=== TRECHO DA PÁGINA ===
Panorama Setorial: Força do Matopiba

Por Gustavo Paes

Região é apontada como a nova fronteira agrícola, mas sofre com infraestrutura deficiente em estradas, portos e conectividade

Região considerada a grande fronteira agrícola nacional, o Matopiba compreende o bioma Cerrado dos estados do Maranhão, Tocantins, Piauí e Bahia e responde por aproximadamente 10% da produção brasileira de grãos e fibras, principalmente soja, milho e algodão. Batizada de “Matopiba” ou “Mapitoba” pelo Ministério da Agricultura, Pecuária e Abastecimento (Mapa), hoje a região é a que mais cresce, em área plantada, em todo o País.

O nome curioso é um acrônimo referente às duas primeiras letras dos estados em que faz divisa: Maranhão, Piauí, Tocantins e Bahia. Até a primeira metade do século 20, essa grande área era coberta por pastagens em terras planas e vegetação de cerrado e caatinga. A agricultura era considerada improdutiva, mas desde 2005, houve um fenômeno de expansão da atividade agrícola com o surgimento de grandes fazendas de monocultura que utilizam tecnologias mecanizadas para a produção em larga escala, destinada à exportação de grãos como soja e milho e também de algodão. 

A região começou a ser explorada para o agronegócio a partir da década de 1980. Foram os agricultores da Região Sul que chegaram primeiro, atraídos pelas terras com valores mais acessíveis, quando comparados às do Centro-Oeste, Sul e Sudeste do Brasil. Logo, as pastagens extensivas em cerrados foram substituídas por uma agricultura mecanizada e áreas de irrigação. A topografia plana propícia à mecanização, os solos profundos, a disponibilidade de água e o clima favorável ao cultivo das principais culturas de grãos e fibras com dias longos e elevada intensidade de sol possibilitaram o crescimento vertiginoso da região. 

“O Matopiba representa a nova fronteira agrícola brasileira e, juntos, possuímos mais de 14 milhões de hectares de áreas legalmente atribuídas”, afirma o ex-deputado federal César Halum, que coordenava o Grupo Gestor do Matopiba e, em junho desse ano, assumiu a Secretaria de Política Agrícola do Mapa, em Brasília (DF).
=== ITENS FORNECIDOS ===
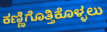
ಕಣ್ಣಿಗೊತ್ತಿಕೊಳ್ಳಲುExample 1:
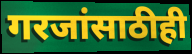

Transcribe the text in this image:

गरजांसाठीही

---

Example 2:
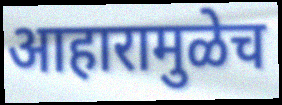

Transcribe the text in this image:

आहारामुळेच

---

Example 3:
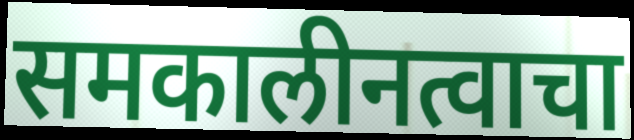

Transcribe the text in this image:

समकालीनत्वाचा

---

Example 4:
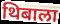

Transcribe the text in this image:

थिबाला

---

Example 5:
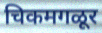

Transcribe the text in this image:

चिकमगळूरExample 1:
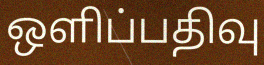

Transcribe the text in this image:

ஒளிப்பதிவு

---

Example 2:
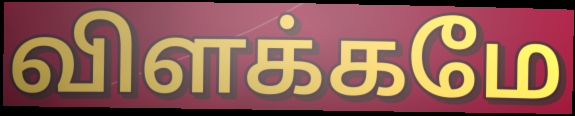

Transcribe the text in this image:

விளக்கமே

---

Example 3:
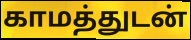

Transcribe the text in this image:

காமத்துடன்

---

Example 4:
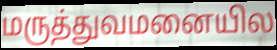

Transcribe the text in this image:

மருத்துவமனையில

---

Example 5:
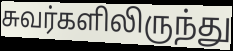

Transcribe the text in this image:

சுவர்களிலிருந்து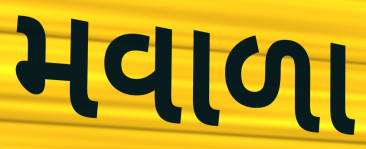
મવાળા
===
=== ITENS FORNECIDOS ===
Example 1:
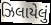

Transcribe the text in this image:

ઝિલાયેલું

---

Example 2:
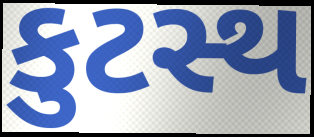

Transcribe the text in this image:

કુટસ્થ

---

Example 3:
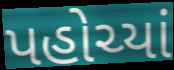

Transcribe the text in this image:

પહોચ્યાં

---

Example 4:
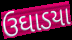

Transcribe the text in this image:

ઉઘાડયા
===
◆ DESCRIÇÃO DO EXERCÍCIO ◆
Retome o trecho sobre o Matopiba e continue a escrita a partir da última frase apresentada.

◆ RESPOSTA DO EXERCÍCIO ◆
Principais culturas 

A nova fronteira agrícola brasileira também é considerada complexa, o que torna ainda mais audacioso o desafio de garantir uma agricultura moderna e sustentável na região. O Matopiba reúne 337 municípios, 31 microrregiões e representa um total de cerca de 73,1 milhões de hectares (51% da área dos quatro estados). O Tocantins tem 37,95% da área, enquanto o Maranhão conta com 32,77%, seguido da Bahia, com 18,06%, e Piauí, com 11,21%.

O Matopiba abrange os biomas Cerrado com 90,94% (de toda a área), Amazônia, com 7,27%, e Caatinga, com 1,64%. Existem na área cerca 324 mil estabelecimentos agrícolas, 46 unidades de conservação, 35 terras indígenas, 36 quilombolas e 1.053 assentamentos de reforma agrária, de acordo com levantamento feito pelo Grupo de Inteligência Estratégica (GITE) da Embrapa (Empresa Brasileira de Pesquisa Agropecuária).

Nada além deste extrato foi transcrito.